• _ACTIVITY 1_
Answer these questions about the blog post on weight loss:
(a) Who called out to the writer near the last curve of the walking track, and what was he riding?
(b) How many times had the writer chosen not to have weight loss surgery?
(c) Over which months did the writer push hard?
• _ACTIVITY 2_
Carry the blog post about weight loss and the walking track forward from its last sentence.

Friday, August 23, 2013
Coming around the last curve of the walking track headed to my car tonight, I heard a voice say "You better speed it up a little". I turned to see my friend Scotty, on his bike.
I explained I was finishing up my final lap after an hour.
We exchanged the normal pleasantries, the weather, etc.
And I got into my car to drive away.
I sat there taking off my pedometer and getting ready to leave and I started thinking about how things have sure been different for myself and for Scotty this past year.
A year ago I was well on my way to losing weight for the first time in my many years of trying.
I had only lost like 35 pounds, but I knew this time was different.
I knew this time it meant life or death. I had chosen twice not to have weight loss surgery and I knew this was it.
I pushed myself hard from May til January and my self esteem was at an all time high a year ago.
I felt better about myself, I wasnt ashamed to go out with friends. I knew people were notIcing my weight loss and were really congratulating me.

(Saved data entries)
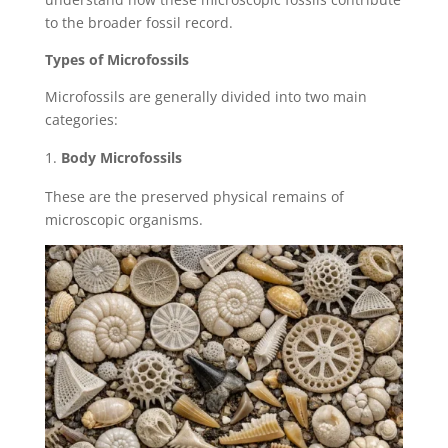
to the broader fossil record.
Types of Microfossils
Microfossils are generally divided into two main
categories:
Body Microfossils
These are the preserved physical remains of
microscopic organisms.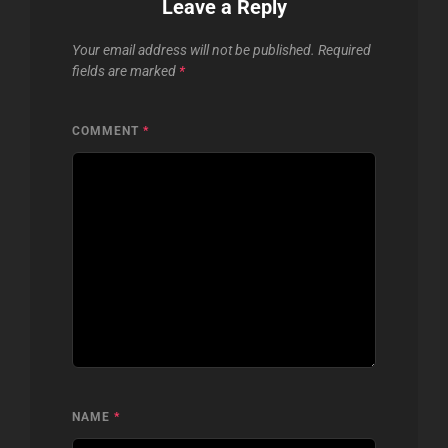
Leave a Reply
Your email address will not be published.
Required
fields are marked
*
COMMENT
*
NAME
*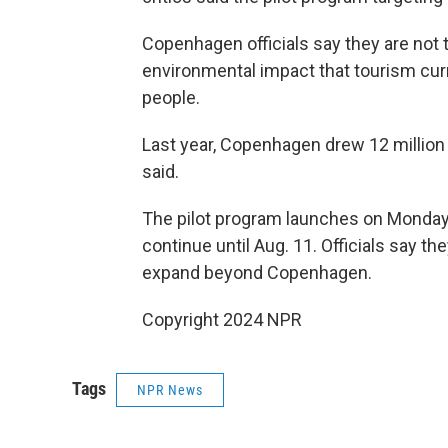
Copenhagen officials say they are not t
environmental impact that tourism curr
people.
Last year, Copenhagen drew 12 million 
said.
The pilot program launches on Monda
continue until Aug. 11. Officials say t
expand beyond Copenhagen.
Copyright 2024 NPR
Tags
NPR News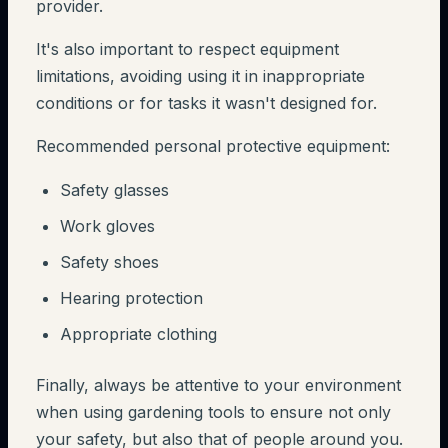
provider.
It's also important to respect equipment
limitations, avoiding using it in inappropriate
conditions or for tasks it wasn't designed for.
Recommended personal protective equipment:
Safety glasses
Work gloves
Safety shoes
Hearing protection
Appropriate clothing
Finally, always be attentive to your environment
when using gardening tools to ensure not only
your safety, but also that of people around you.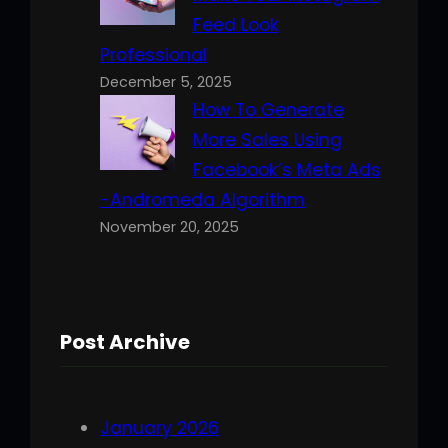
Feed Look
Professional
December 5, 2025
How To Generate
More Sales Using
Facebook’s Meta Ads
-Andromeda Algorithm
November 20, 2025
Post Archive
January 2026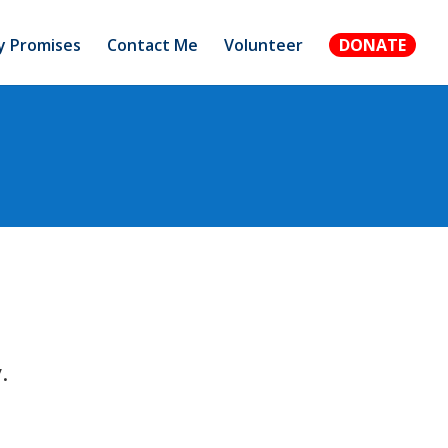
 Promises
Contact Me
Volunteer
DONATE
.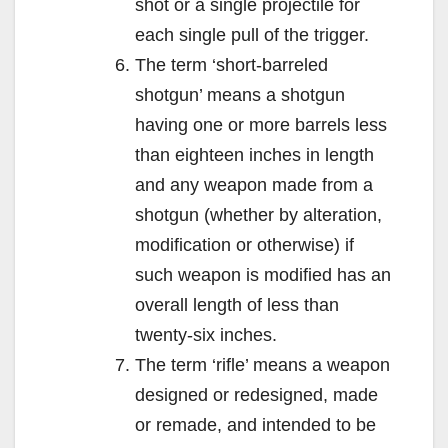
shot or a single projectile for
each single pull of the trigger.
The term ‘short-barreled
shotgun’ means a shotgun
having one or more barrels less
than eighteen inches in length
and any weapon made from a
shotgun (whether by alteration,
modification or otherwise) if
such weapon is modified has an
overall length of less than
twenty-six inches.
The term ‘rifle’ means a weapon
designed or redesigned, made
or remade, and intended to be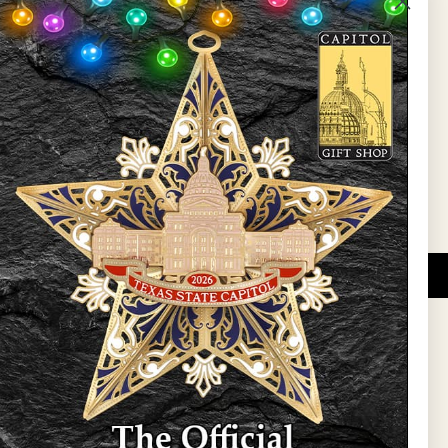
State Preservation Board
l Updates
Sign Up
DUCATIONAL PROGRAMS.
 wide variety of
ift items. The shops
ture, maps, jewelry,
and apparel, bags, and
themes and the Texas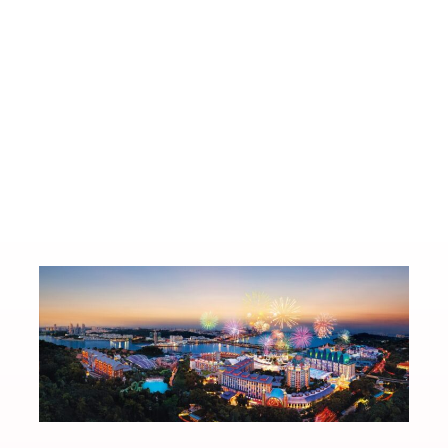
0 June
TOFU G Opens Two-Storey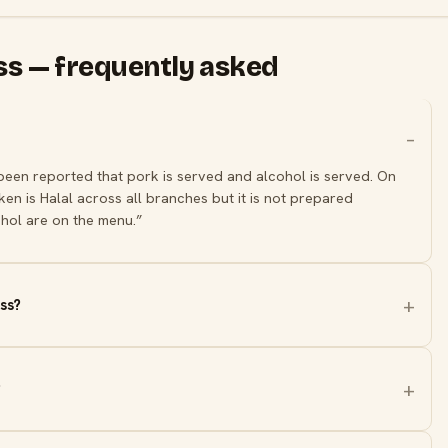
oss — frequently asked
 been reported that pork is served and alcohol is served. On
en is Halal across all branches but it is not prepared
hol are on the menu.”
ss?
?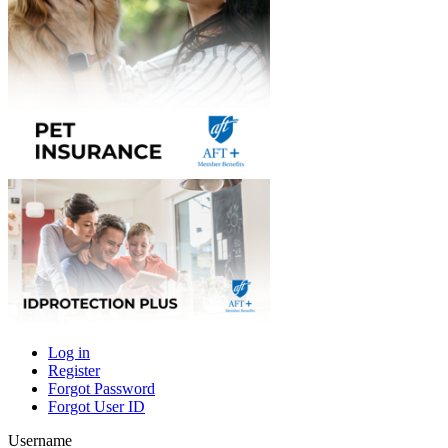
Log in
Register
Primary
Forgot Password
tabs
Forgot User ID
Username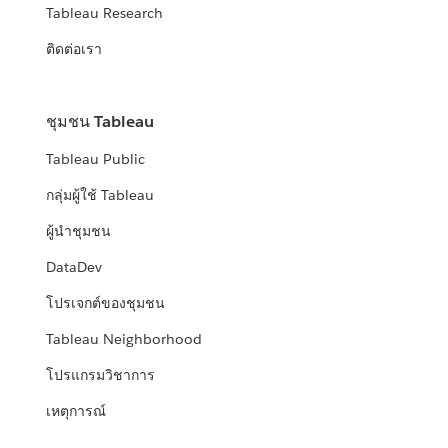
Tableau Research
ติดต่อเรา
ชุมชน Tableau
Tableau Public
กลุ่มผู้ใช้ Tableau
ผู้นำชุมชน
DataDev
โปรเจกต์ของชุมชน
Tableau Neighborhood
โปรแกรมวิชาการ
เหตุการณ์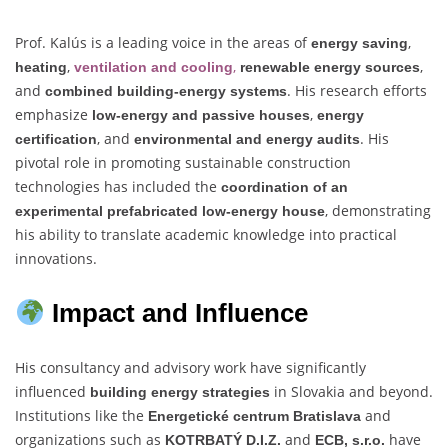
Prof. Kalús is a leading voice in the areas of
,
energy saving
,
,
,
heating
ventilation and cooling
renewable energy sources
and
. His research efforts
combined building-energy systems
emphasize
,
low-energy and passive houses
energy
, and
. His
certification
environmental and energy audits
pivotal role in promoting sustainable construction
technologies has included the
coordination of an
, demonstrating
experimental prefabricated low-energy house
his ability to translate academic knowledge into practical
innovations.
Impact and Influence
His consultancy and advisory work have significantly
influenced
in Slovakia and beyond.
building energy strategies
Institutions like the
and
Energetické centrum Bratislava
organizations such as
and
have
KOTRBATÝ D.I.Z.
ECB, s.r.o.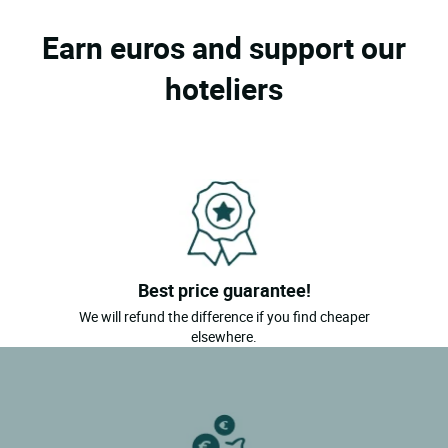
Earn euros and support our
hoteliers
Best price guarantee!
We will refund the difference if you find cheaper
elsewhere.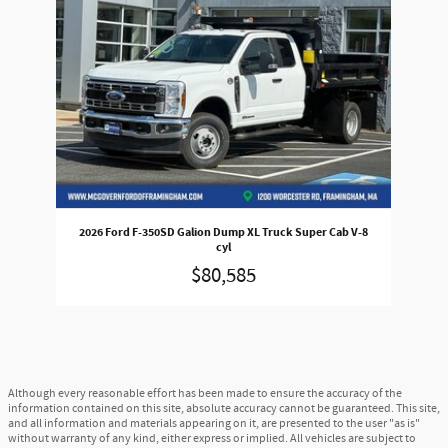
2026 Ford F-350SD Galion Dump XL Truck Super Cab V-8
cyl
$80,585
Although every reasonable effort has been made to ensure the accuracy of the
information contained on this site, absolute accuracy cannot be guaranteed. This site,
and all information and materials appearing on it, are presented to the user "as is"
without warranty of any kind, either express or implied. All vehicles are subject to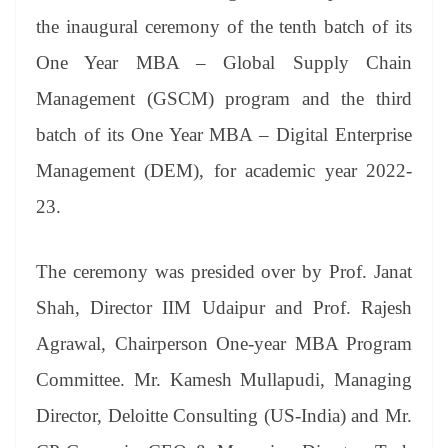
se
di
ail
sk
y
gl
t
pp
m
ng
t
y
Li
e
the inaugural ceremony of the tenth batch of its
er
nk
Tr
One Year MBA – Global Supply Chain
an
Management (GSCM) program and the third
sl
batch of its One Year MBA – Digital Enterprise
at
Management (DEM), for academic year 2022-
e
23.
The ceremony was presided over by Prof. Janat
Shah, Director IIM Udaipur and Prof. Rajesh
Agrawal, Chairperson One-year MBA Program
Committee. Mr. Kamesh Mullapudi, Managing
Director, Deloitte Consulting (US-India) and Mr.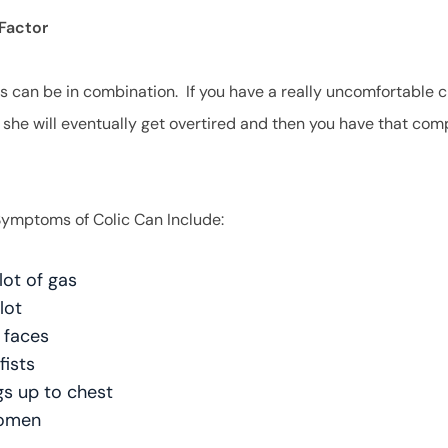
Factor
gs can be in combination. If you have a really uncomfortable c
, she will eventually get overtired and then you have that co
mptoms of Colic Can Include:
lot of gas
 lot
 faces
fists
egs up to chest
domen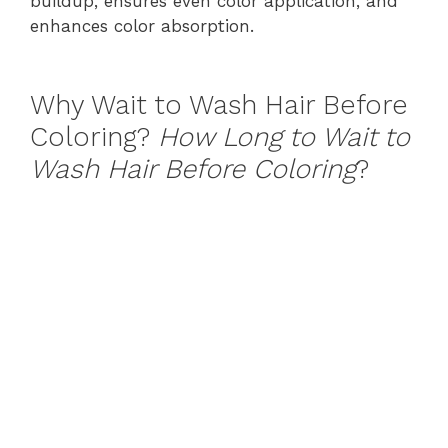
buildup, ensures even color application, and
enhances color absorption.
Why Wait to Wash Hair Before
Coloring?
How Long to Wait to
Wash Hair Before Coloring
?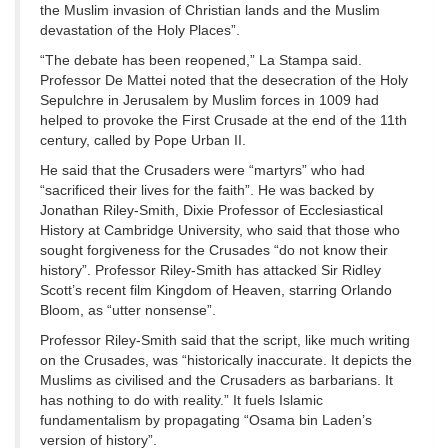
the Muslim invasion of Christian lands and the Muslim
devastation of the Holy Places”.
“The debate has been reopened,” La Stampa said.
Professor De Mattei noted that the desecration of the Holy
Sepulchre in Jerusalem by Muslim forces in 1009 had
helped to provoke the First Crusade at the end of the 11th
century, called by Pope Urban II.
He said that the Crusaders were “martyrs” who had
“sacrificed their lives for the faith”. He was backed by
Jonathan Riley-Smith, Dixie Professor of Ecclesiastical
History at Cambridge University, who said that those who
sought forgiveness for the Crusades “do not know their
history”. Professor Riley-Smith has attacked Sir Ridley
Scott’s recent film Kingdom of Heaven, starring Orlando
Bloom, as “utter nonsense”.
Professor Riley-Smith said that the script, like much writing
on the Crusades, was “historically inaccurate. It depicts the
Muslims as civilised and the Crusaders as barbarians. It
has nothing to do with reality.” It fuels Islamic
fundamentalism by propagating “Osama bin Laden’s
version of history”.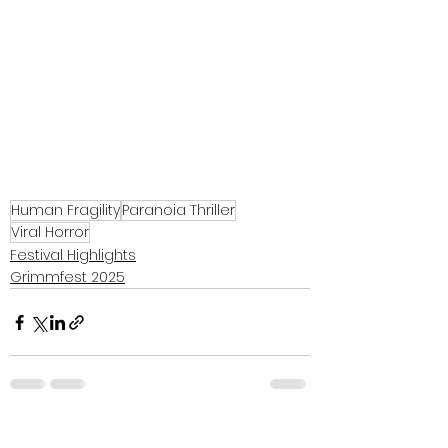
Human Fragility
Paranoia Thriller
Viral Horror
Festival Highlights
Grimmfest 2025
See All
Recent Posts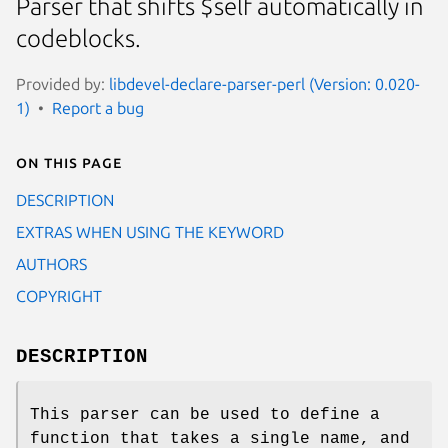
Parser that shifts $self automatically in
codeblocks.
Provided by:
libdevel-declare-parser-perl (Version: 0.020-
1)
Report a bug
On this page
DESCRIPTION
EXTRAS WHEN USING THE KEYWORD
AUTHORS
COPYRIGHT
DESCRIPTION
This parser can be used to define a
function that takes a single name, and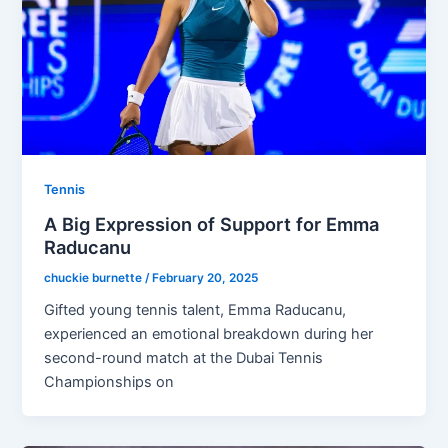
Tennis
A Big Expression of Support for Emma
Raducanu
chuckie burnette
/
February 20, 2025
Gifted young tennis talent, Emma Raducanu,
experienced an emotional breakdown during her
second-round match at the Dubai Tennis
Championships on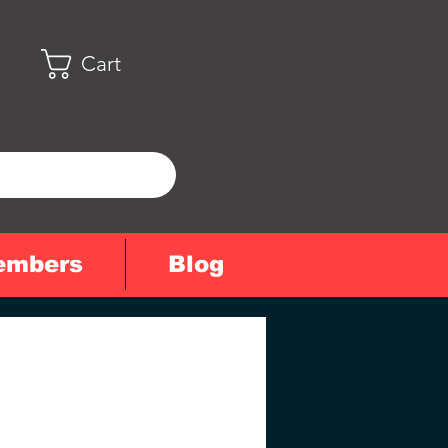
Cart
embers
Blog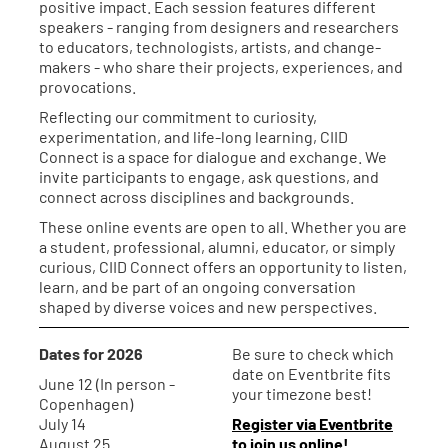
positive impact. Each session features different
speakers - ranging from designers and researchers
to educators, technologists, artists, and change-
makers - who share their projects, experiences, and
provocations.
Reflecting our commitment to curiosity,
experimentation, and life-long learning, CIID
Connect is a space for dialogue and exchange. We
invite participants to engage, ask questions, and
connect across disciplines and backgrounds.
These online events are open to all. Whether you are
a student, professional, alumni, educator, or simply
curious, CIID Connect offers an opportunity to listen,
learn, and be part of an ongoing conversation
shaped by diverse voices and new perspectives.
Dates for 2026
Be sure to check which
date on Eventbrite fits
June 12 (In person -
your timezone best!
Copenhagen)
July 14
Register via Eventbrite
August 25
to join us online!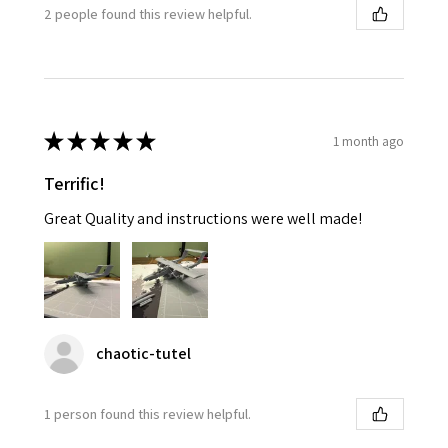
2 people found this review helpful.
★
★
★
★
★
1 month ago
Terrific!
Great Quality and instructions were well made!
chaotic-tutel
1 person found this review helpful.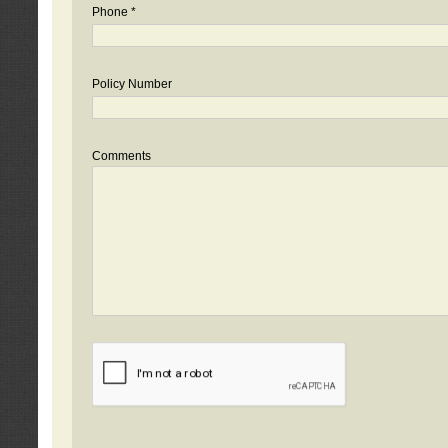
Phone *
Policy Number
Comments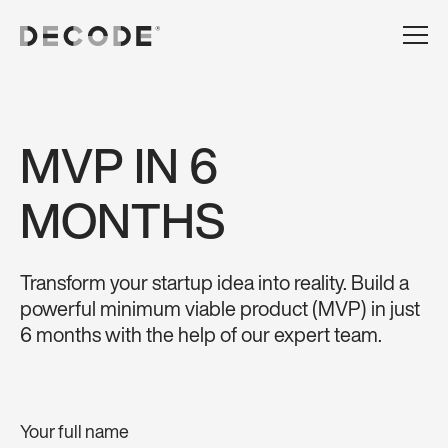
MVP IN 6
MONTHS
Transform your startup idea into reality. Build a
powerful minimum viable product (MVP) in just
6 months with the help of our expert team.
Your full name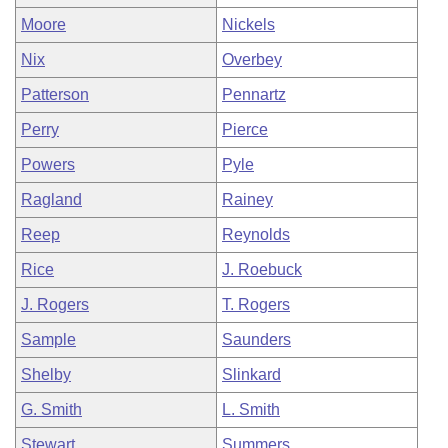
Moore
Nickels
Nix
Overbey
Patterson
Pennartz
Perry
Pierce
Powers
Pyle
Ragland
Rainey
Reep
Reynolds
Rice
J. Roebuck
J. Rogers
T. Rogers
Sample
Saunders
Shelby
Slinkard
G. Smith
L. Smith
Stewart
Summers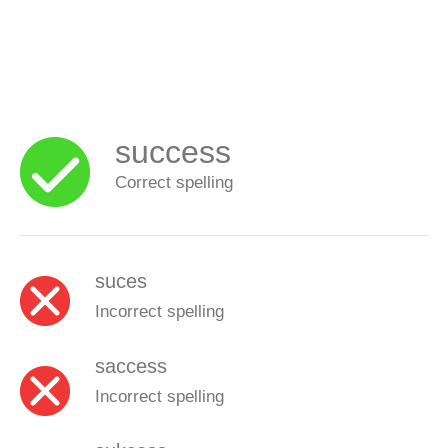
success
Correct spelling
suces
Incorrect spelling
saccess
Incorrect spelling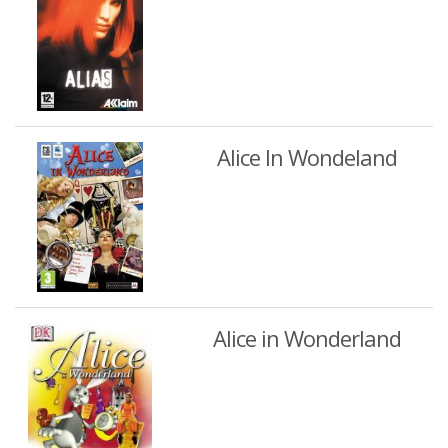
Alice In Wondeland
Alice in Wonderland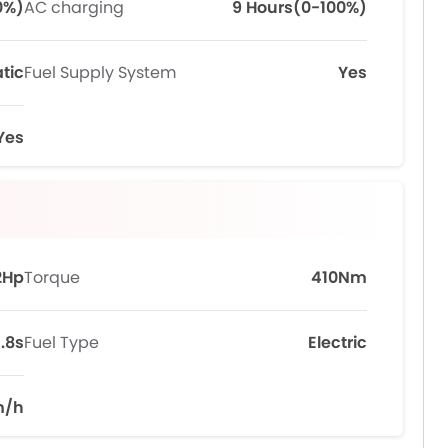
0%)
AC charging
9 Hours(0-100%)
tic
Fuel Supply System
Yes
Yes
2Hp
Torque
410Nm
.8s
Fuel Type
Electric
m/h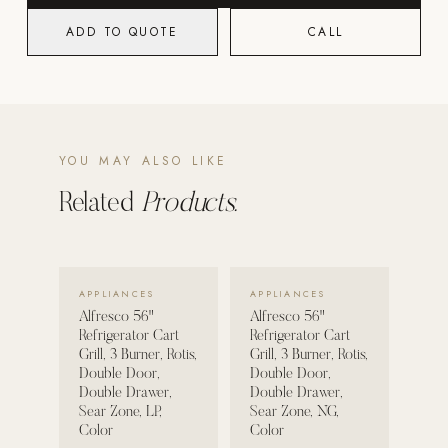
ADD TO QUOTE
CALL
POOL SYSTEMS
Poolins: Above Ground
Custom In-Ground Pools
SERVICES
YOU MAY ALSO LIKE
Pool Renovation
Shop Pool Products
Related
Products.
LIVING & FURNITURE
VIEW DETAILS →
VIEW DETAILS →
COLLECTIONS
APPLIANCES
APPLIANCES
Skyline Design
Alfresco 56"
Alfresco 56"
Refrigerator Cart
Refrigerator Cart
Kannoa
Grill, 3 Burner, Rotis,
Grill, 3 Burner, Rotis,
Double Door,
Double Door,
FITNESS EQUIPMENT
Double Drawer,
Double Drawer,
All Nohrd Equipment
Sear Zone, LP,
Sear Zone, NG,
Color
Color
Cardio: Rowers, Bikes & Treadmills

• _ANSWER AREA 1_
(a) The writer's friend Scotty, riding his bike.
(b) Twice.
(c) From May until January.

• _ANSWER AREA 2_
Then in January, of course, things changed, I broke my foot and couldnt walk, which was my choice of exercise and not only for physical health but mental and emotional and just getting outside, finding time for myself.
Depression set in, relationship issues came to a boiling point, decisions were put on hold.
I allowed myself to slowly, and only ever so slightly fall back into some bad eating habits.
And I gained some of my weight, not alot, but some of it back.
That was nearly 8 months ago.
It sure doesnt seem that way. It was a long recovery as I have written about before.
Slow healing and slow climbing back up out of the blue state I was in and getting back into the right frame of mind.
For Scotty, 8 months ago he was dating my best friend and we all went to the mall together on New Years Day, a little trip out of town, I can remember us going out to eat, Golden Corral.
I hadnt broke my foot then and I was very much in lose, stay in control mode, so I was eating protein and salad and veggies.
Poor Scotty couldnt eat the piece of corn on the cob he had chosen, because he had lost most of his teeth.
See, about a year earlier, Scotty was having alot of pain, he got to the point he could barely move.
Went to the doc to see if he had pulled a muscle in his back, only to be diagnosed with advanced cancer of the spine.
He, a once healthy road construction/steel worker, lost down to skin and bones.
He went thru painful surgeries and spent about 50 days straight in Markee Cancer Center at UK.
My best friend stayed by his side thru his illness, paying his bills, doing his banking and doing whatever business he wasnt able to attend to.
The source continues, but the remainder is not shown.